» **Provided text**
The legacy of Iraq is that the world stands by while Darfur burns

I once spoke to a journalist who had covered the war in Bosnia in the early 1990s. He said that he and his colleagues kept heading into harm's way, because they believed that once the world knew of the horrors they had witnessed, the world would be stirred to act. They filed their reports and waited. Soon enough, they understood. The world knew what was going on - and yet it did nothing. For some of those reporters, this experience broke their faith in the power of journalism. For others, it broke their faith in their fellow human beings.

I suspect the aid workers and United Nations staff who signed a collective statement on the plight of Darfur in January are going through a similar heartbreak right now. Fourteen different UN humanitarian bodies, including the World Food Programme and the World Health Organisation, issued an unprecedented cry of despair. They explained that their workers had "effectively been holding the line for the survival and protection of millions, [but] that line cannot be held much longer". Under attack themselves, these UN workers could no longer reach the people they sought to protect and feed. "In the last six months alone," they wrote, "more than 250,000 people have been displaced by fighting, many of them fleeing for the second or third time. Villages have been burnt, looted and arbitrarily bombed and crops and livestock destroyed. Sexual violence against women is occurring at alarming rates. This situation is unacceptable."

I'm sure that when they drafted that message, they believed the world would stir and come to their rescue. Surely it could not ignore such a stark, desperate plea from those whose only motive is to save lives?

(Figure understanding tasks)

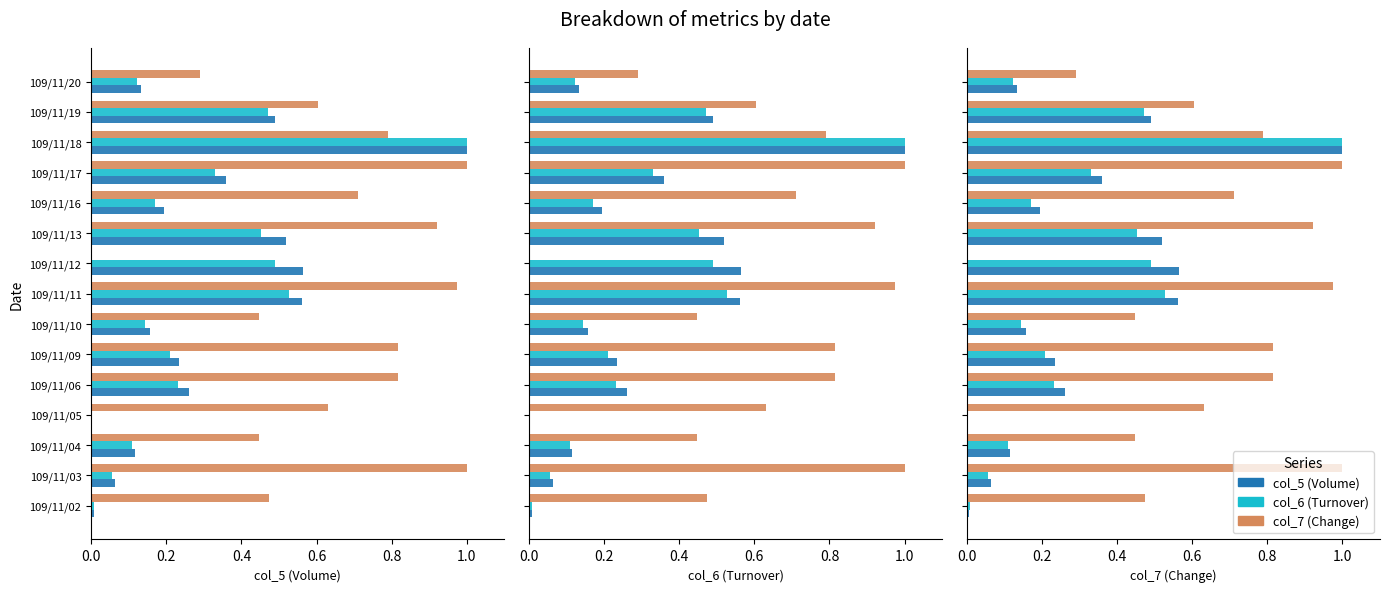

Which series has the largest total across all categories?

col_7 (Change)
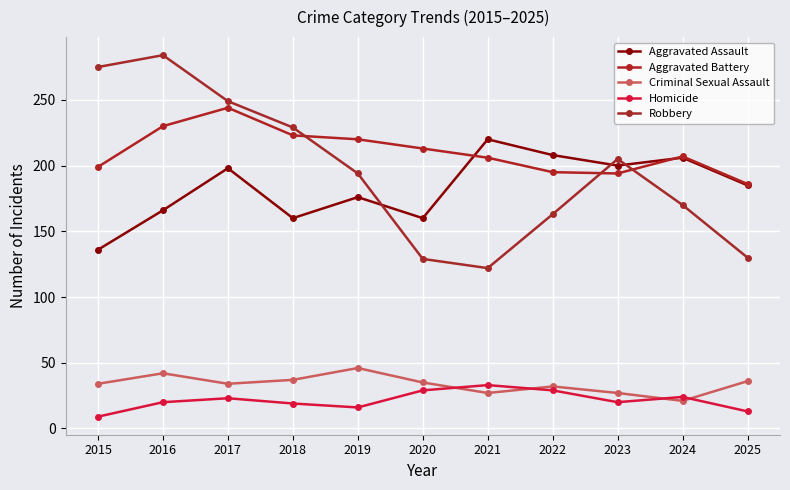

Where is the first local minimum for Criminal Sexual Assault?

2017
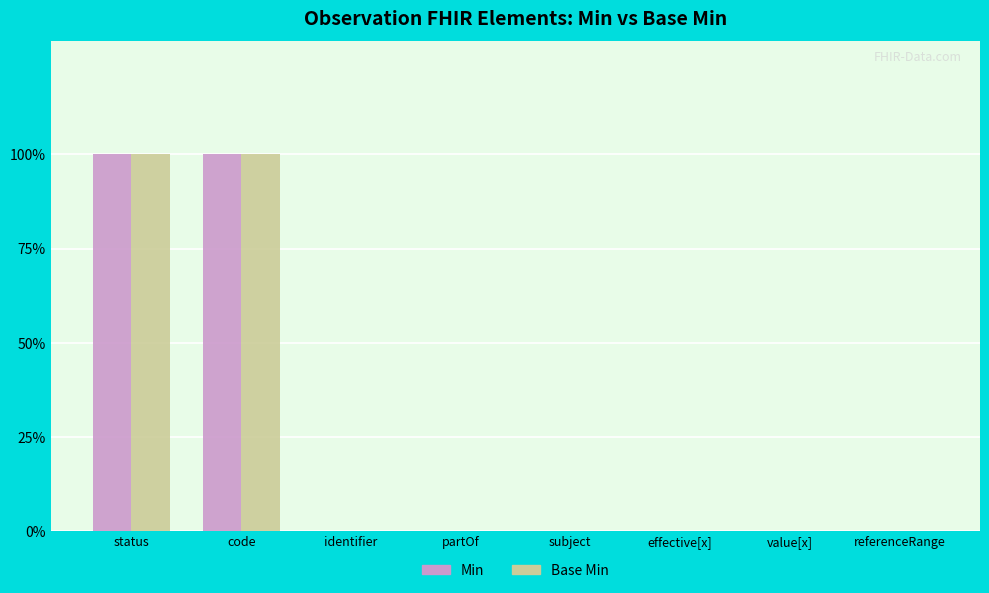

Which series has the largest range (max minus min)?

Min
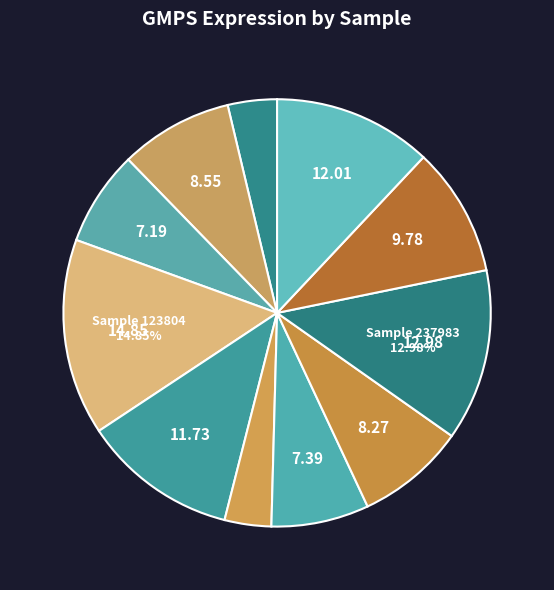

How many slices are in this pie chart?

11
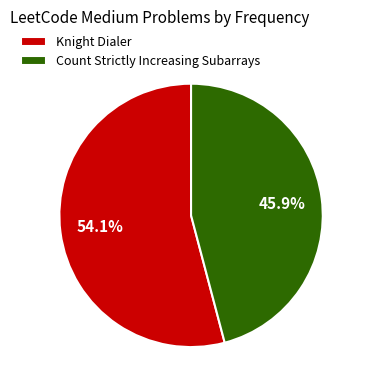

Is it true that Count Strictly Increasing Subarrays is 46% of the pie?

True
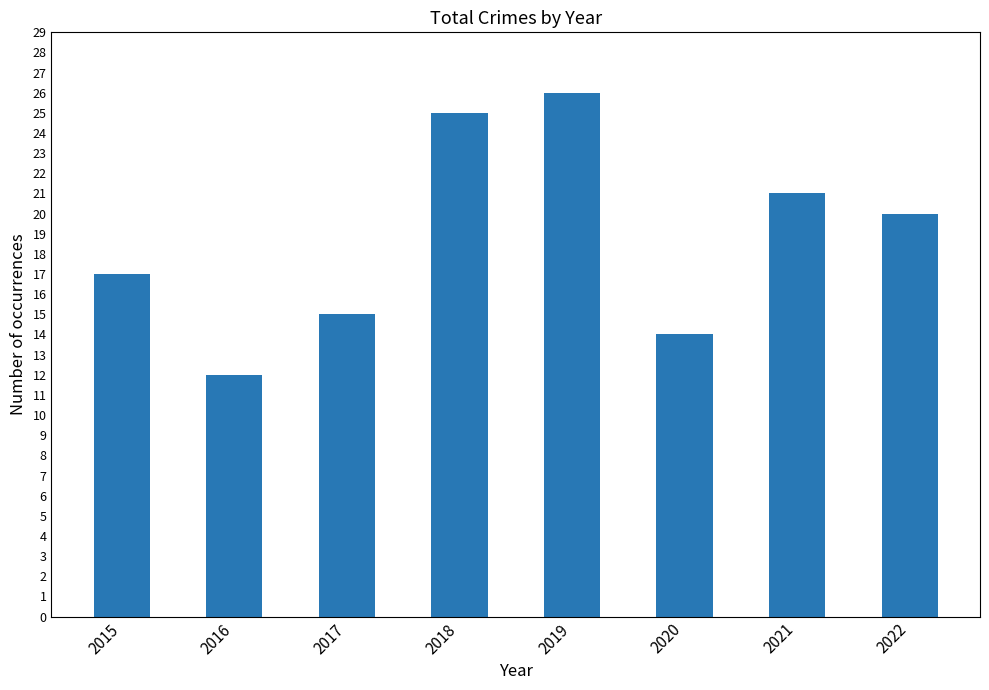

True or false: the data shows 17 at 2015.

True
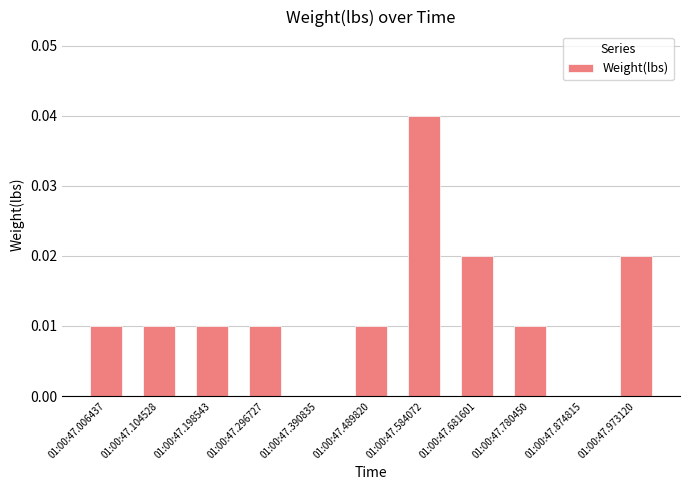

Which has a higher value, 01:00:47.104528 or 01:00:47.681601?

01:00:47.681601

» **Activity 1**
According to the Darfur article, how many UN humanitarian bodies issued the collective statement on Darfur?
» **Activity 2**
Format the part of the entries that opens with the line containing "True or false: the data shows 17 at 2015." and runs through the end of the entries as a Markdown table with the columns "No." and "Line". Omit the pictures and blank lines.

» **Worked solution 1**
Fourteen UN humanitarian bodies issued it.

» **Worked solution 2**
| No. | Line |
|---|---|
| 1 | True or false: the data shows 17 at 2015. |
| 2 | True |
| 3 | Which has a higher value, 01:00:47.104528 or 01:00:47.681601? |
| 4 | 01:00:47.681601 |